3 minute read

Section 3 SOCIAL NORMS AND MEASUREMENT FRAMEWORKS

Canada has done little to explicitly combat gender stereotypes and norms around care work. The federal government should be commended for converting Status of Women Canada into a full government department, Women and Gender Equality Canada. The incorporation of gender-based analysis plus (GBA+) into the budgeting process has also been a welcome development. However, there are no explicit government policies aimed at increasing awareness of gender norms and care work through education or public campaigns, nor aimed at preventing the proliferation of gender stereotypes in advertising. Combating gender stereotypes and norms, which is essential to eliminating gender inequality, is not listed in the mandate of Women and Gender Equality Canada, nor any other government department.78

In addition to supporting other government departments to ensure their policies do not promote gender inequality, Women and Gender Equality Canada also works with community organizations to combat harmful gender stereotypes. However, an explicit mandate to address gender stereotypes, especially around care work, and a commitment to coordinate action at scale through education policy and public awareness campaigns could have transformational effects.

Although there is no federal policy to address gender stereotypes in advertising and media, industry bodies have set up self-regulating standards. The Canadian Code of Advertising Standards prohibits discrimination based on sex and gender identity and the media’s Equitable Portrayal Code prohibits “unduly negative stereotypical material” with regard to gender.79 These efforts by industry groups are commendable, however, they exist to fill a gap left by the federal government’s lack of regulation. These industry bodies have little power to reprimand actors who publish ads or media containing harmful stereotypes and investigations are only conducted in response to public complaints. Deciding what media and ads are acceptable should be a matter of democratic deliberation, not a decision made by industry groups.

Gender stereotypes and norms around care work are contributing factors to gender inequality and gender-based violence. Gender norms that portray women as caretakers contribute to unequal participation in the workforce and higher pay in jobs typically occupied by men, leading to the gender pay gap. Gender-based violence is often used to reinforce the power differences and maintain the gender hierarchies that are learned early in our patriarchal society. Establishing explicit education policies to help children identify and unlearn gender stereotypes would help transform this patriarchal system. Educational policy is a provincial responsibility in Canada, but federal leadership could be shown by developing curricula to combat gender stereotypes and tying transfer payments to provincial implementation plans.

Understanding the gendered division of care work is not possible without high-quality data. Statistics Canada has conducted a time-use survey that allows for the estimation of time spent doing paid and unpaid care work every five to seven years since 1986. This is an invaluable resource for understanding the gendered division of care in Canada. Unfortunately, the most recent wave of this survey, conducted in 2015, did not collect sufficient data for racialized groups and Indigenous peoples to allow for an examination of the care workload for racialized or Indigenous women.80

Although it is not yet complete, the Department of Finance and Statistics Canada are working together to develop a national measurement framework to monitor progress toward improving well-being.81 This work is encouraging and should be developed with an intersectional lens and an emphasis on valuing care work and other aspects of well-being missing from typical statistics.

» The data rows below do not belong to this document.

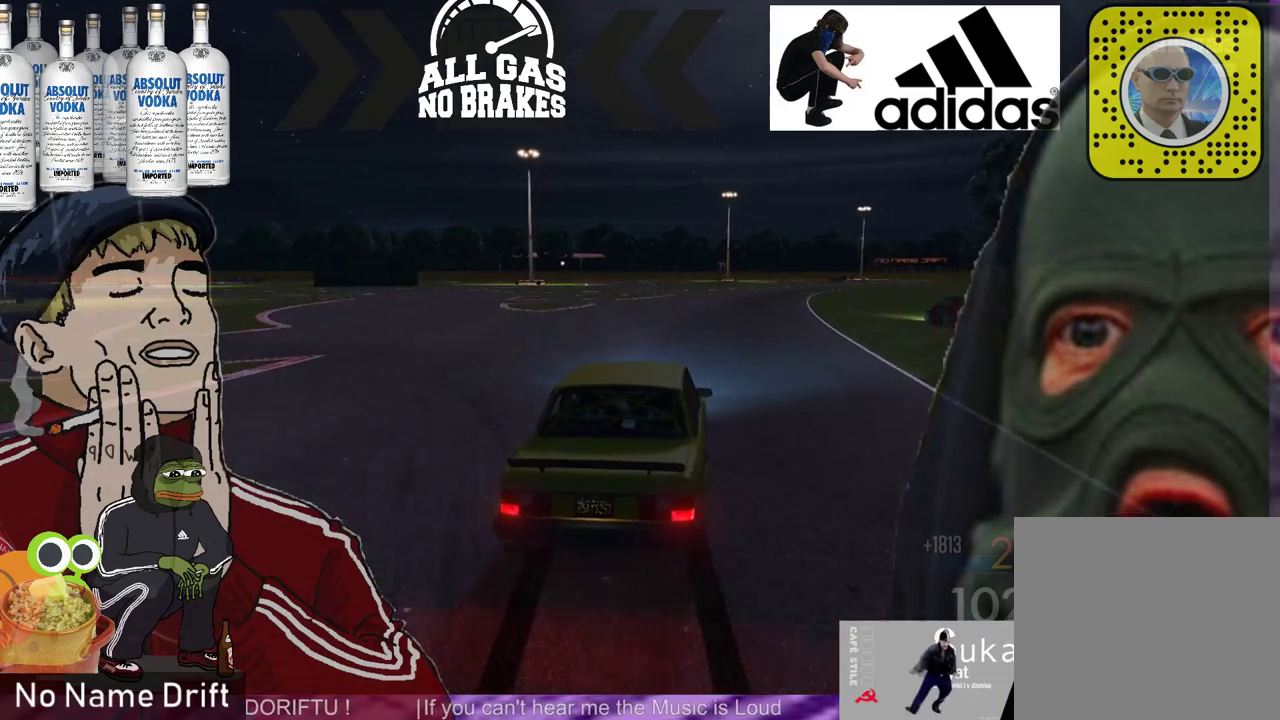
{"buttons": ["R2"], "left_stick": "left", "events": [[300, "left_stick", "left"]]}
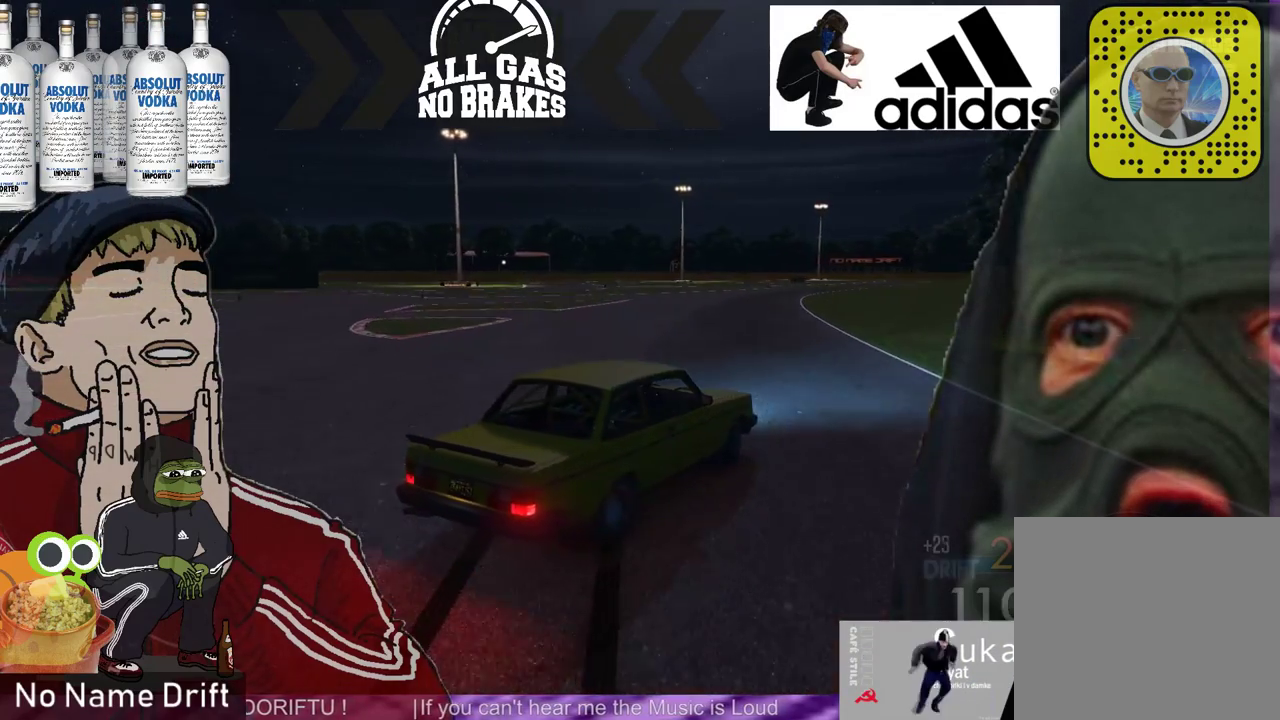
{"buttons": ["R2"], "left_stick": "center", "events": [[233, "left_stick", "center"]]}
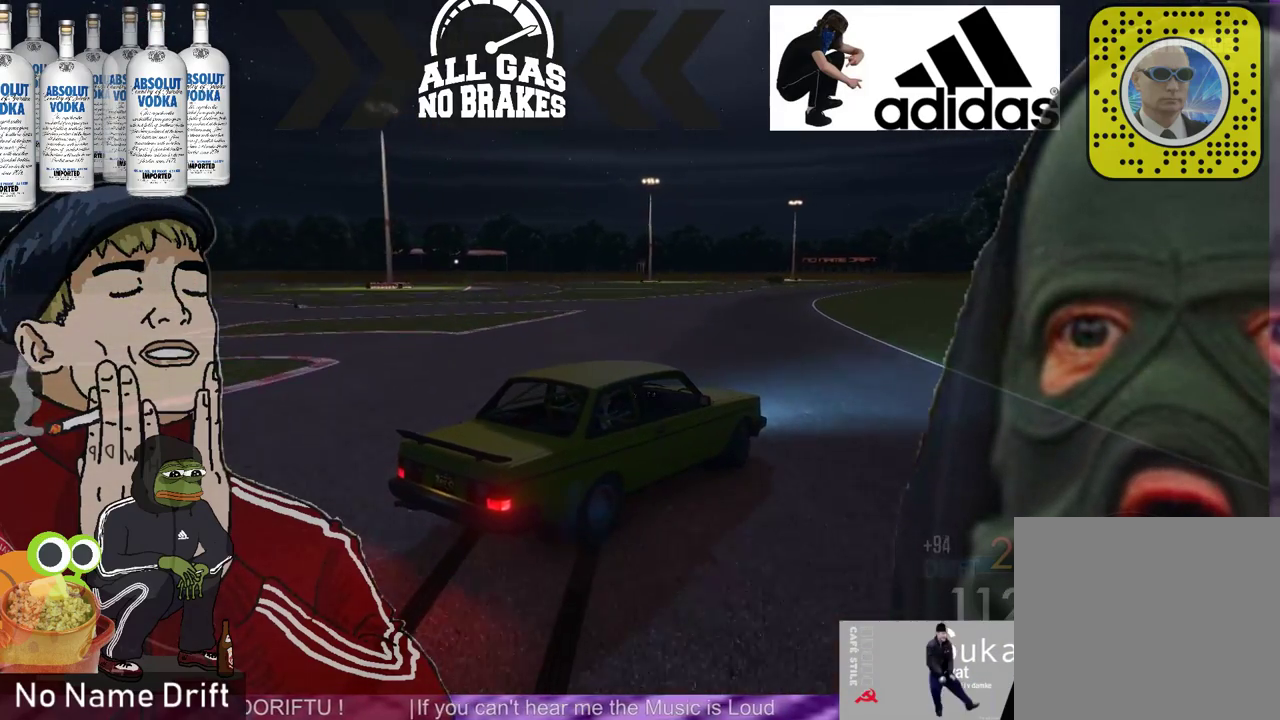
{"buttons": ["R2"], "left_stick": "left", "events": [[333, "left_stick", "left"]]}
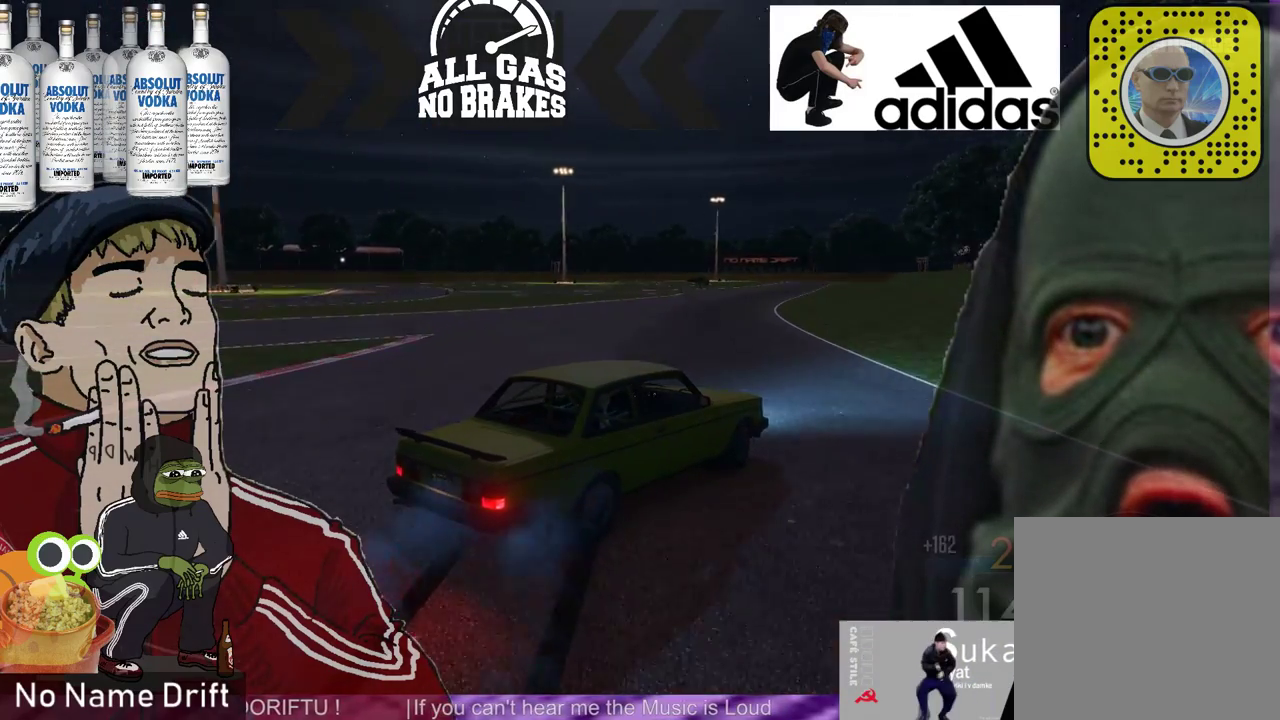
{"buttons": ["R2"], "left_stick": "center", "events": [[100, "left_stick", "center"], [300, "left_stick", "left"], [433, "left_stick", "center"]]}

The draft set of indicators does include time use although it is not clear whether the gendered and racialized division of the care workload will be explicitly considered.

Canada has endeavoured to establish itself as a feminist leader in applying intersectional analysis to its policy development by requiring that all federal departments apply GBA+ to government policy. Unfortunately, the implementation of GBA+ has left much to be desired. It has been critiqued for narrowing the goals of feminist movements and for failing to fully integrate an intersectional approach.82 Even if one accepts the limitations of the government’s GBA+ approach, the Auditor General concluded that the ”government does not know whether its use of GBA+ is achieving better gender equality outcomes.”83 In sum, although the federal government has made progress on collecting data around care work and gender inequality, there is still a long way to go to improve disaggregated data collection for groups experiencing intersecting axes of marginalization and to use this data to inform policy development and evaluation.